If you wort at Red Hat, be prepared to backport stuff. This is why customers pay us - they want stable releases with fixed bugs. So while working on new features upstream, we also fix bugs in released products.
Interested in working at Red Hat? Contact me! ;-)
More info at: http://jobs.redhat.com
The way we work in our team is to fix everything in the upstream project first (for me this is Katello - www.katello.org) and then to cherry pick fixes into internal branch which we build our product from (for me this is CloudForms System Engine). Except security bugs which are still under embargo of course.
CloudForms System Engine is component of CloudForms solution by Red Hat for monitoring and updating running systems across physical, virtual, and cloud environments. It ensures compliance of content and configurations, as well as Red Hat entitlements. CloudForms System Engine works with CloudForms Cloud Engine by supplying content required to build images and deploy them across the cloud.
More info at: http://www.redhat.com/products/cloud-computing/cloudforms/
For bugs which can be reproduced upstream first this is pretty straightforward. But there can be troubles when working on bugs which can be only reproduced on the product.

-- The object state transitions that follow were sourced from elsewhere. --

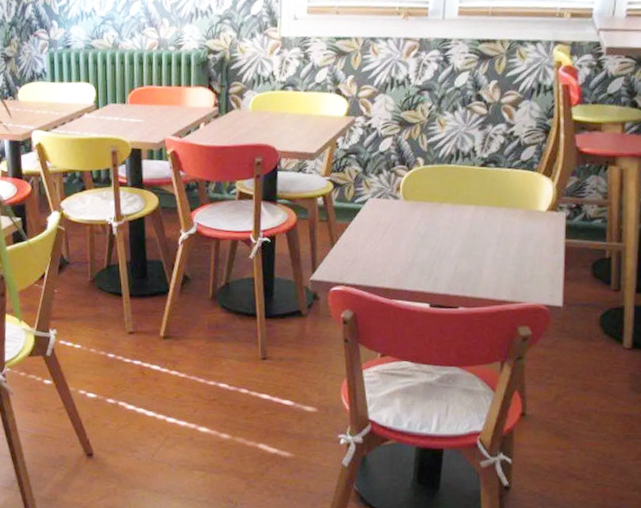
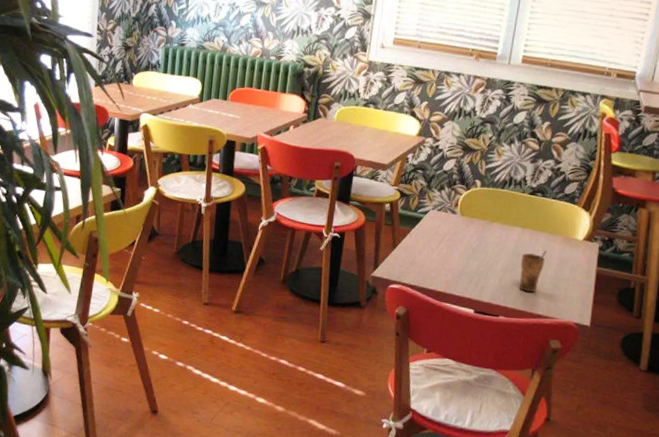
cup: none [477,227,506,277] -> present [519,250,547,293]

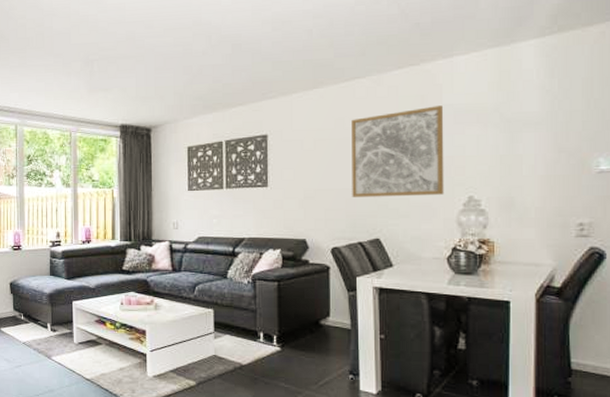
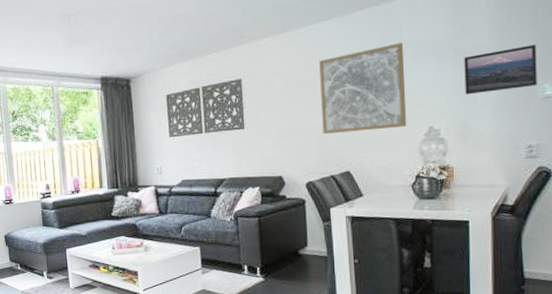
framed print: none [509,115,591,165] -> present [464,44,537,95]

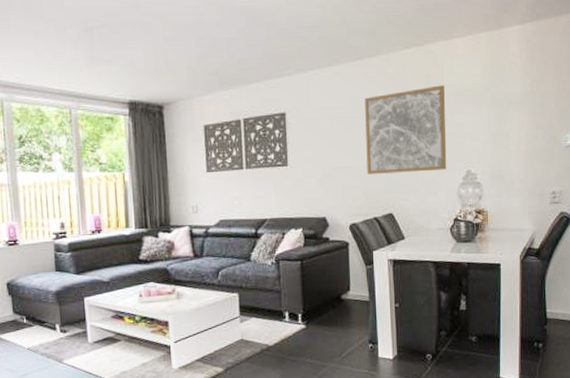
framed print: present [464,44,537,95] -> none [499,96,561,141]

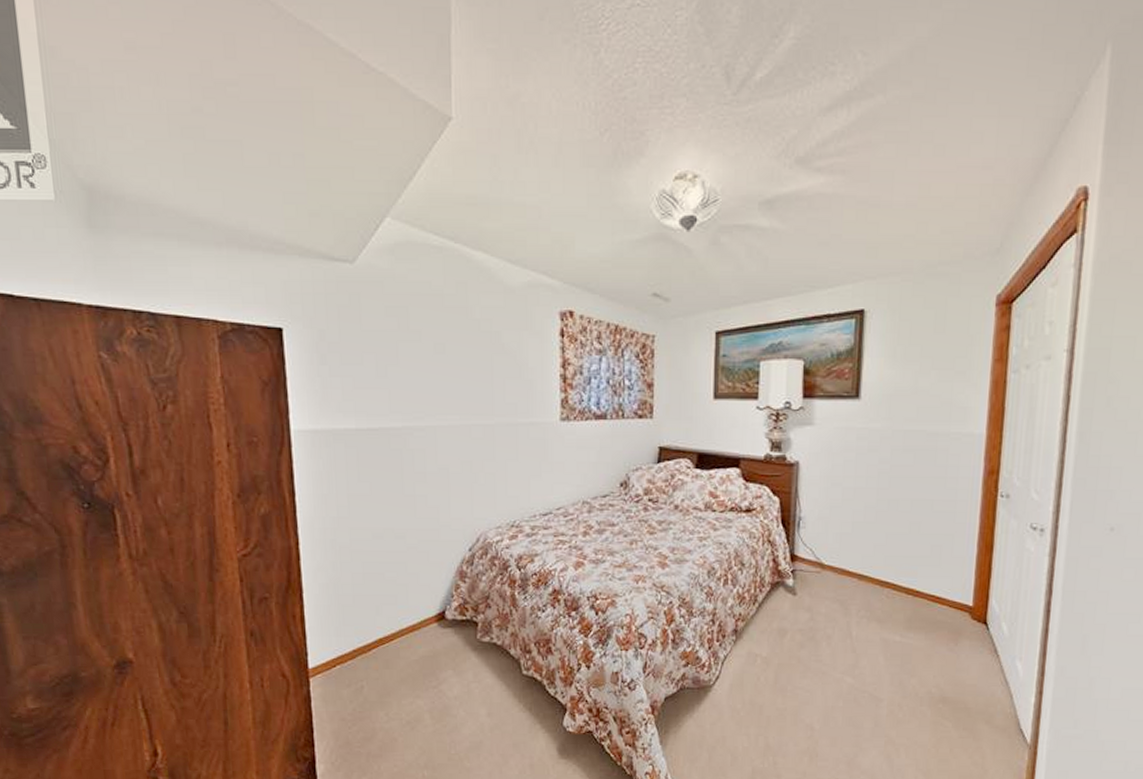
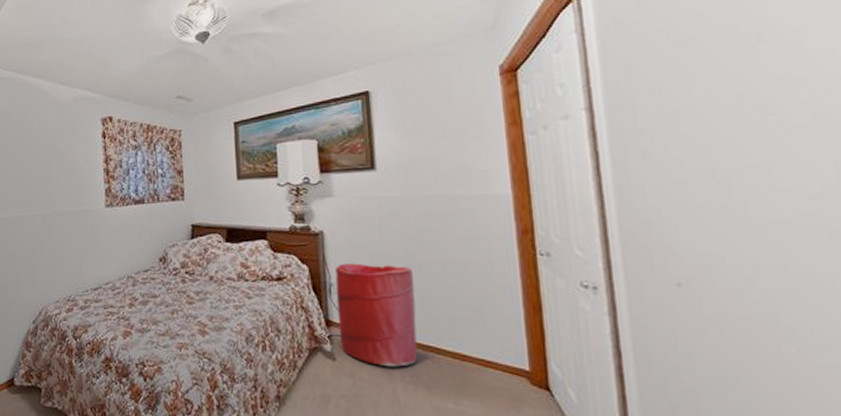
laundry hamper: none [802,497,882,602] -> present [335,263,418,367]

At the first stage, I usually edit files directly on my testing instance where I reproduced it. Then I need to write a patch for upstream and backport it. And this is the time I often need to cherry pick into internal, rebuild product, install it, restart. Pretty time consuming.
So this is what I sometimes use - maybe you find it useful. When I have the patch ready and tested with upstream in my git (staged for commit), I can remotely patch my instance using this command:
katello_git# git diff | ssh repro.lan "patch -p2 -d /usr/share/katello"
If the patch applies fine, great. If not, you usually need to correct some blocks (patch creates rejected blocks as .rej files by default), restart and test the patch.
If I need to re-patch, I usually do this:
repro.lan# rpm -qV katello
S.5....T. /usr/share/katello/app/controllers/api/api_controller.rb
repro.lan# yum reinstall katello
repro.lan# rpm -qV katello
Now the product is ready to be patched again. I was using contra-patching, but it does not work well when you merge changes manually.
You can use both git diff or git am (if you have already commited something). Depends on your git workflow.